Infographics van EFP over richtlijn behandeling van stadium IV parodontitis
Om de interpretatie en toepassing van de EFP klinische praktijkrichtlijn voor de behandeling van patiënten met stadium IV parodontitis beter te begrijpen heeft de EFP een reeks infographics gemaakt. Het doel van de richtlijn is het verstrekken van informatie over de behandeling van parodontitis stadium IV voor casus type 1, 2 3 & 4.
Casus 1
Een patiënt met tandhypermobiliteit als gevolg van secundair occlusal trauma dat kan worden gecorrigeerd zonder tandvervanging is een voorbeeld van casus type 1.
Tijdelijk spalken en/of occlusale aanpassing zijn vroege maatregelen om occlusale overbelasting/secundair occlusaal trauma te controleren. Dit kan worden gedaan tijdens alle stappen van de parodontale therapie, echter vooral tijdens stap 1 behandeling om het comfort voor de patiënt te vergroten en parodontale therapie mogelijk te maken.
Een maatregel op lange termijn is langdurig spalken. Langdurig tandspalken kan worden overwogen in gevallen van aanhoudende hypermobiliteit en/of toenemende mobiliteit om het comfort van de patiënt te verbeteren.
Bekijk EFP Case 1
Casus 2
Een case type 2 patiënt is een patiënt met pathologische tandmigratie, gekenmerkt door tandverlenging, drift en verwijding waarbij orthodontische correctie een toepassing zou kunnen zijn. Zodra de eindpunten van de parodontale therapie bereikt zijn, geen pockets van 5 mm met bloeding of geen plaatsen met pockets groter of gelijk aan 6 mm, wordt orthodontische behandeling aanbevolen. Ook voor gekantelde molaren zou orthodontische therapie een optie kunnen zijn.

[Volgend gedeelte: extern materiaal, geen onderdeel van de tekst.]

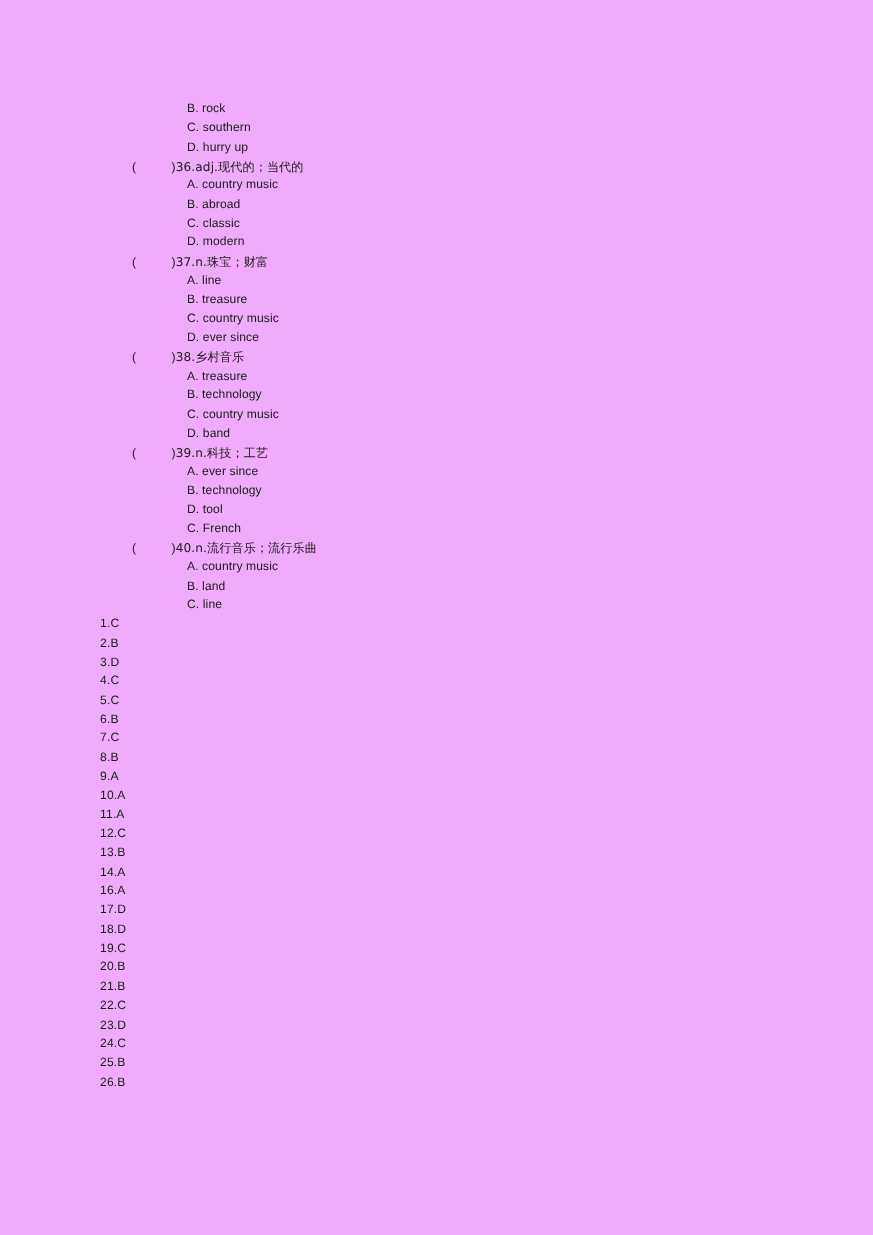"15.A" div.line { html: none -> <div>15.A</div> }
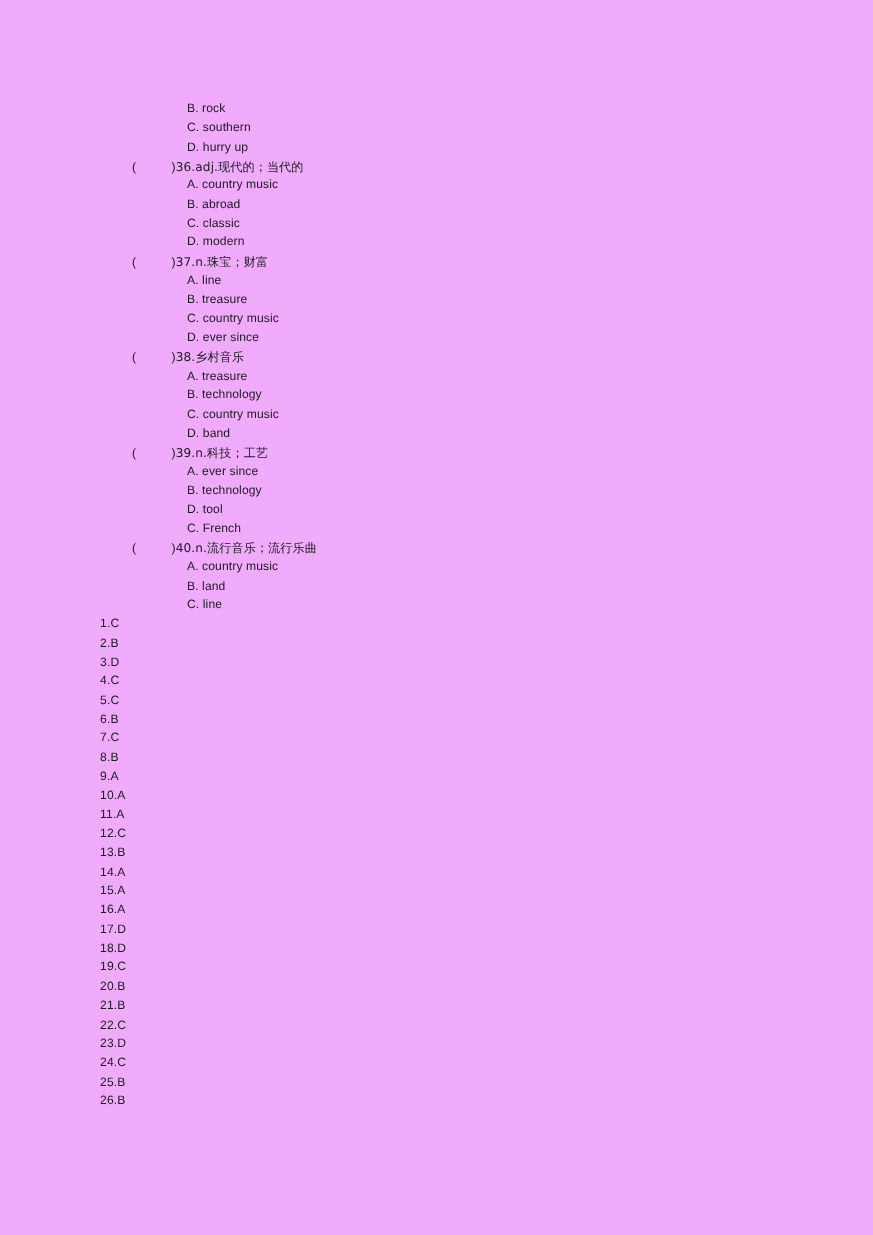"25.B" div.line { html: <div>25.B</div> -> none }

Orthodontische therapie bij botdefecten wordt aanbevolen 1 tot 6 maanden na passende regeneratieve interventies.
In het algemeen kan worden overwogen om fiberotomie te gebruiken als aanvulling op orthodontische tandbeweging.
Daarnaast is het belangrijk om tijdens orthodontische therapie tijdens elke controle parodontale controle uit te voeren en na orthodontische therapie zou ondersteunende parodontale zorg en levenslange orthodontische retentie moeten worden geboden.
Bekijk EFP Case 2
Casus 3 & 4
Casus type 3 en 4 patiënten zijn gedeeltelijk edentate patiënten waarbij prothetisch herstel mogelijk is. Bij type 3 is herstel zonder volledige rehabilitatie van de boog mogelijk en bij type 4 is volledige rehabilitatie van de tandboog nodig, met behoud van een tand of implantaat.
Enkele aanbevelingen zijn het plaatsen van de prothese vroeg tijdens parodontale therapie en de prothese moet goede mondhygiëne mogelijk kunnen maken.
Daarnaast worden verschillende aanbevelingen voor specifieke type 3 en 4 patiënten met en zonder implantaten aanbevolen.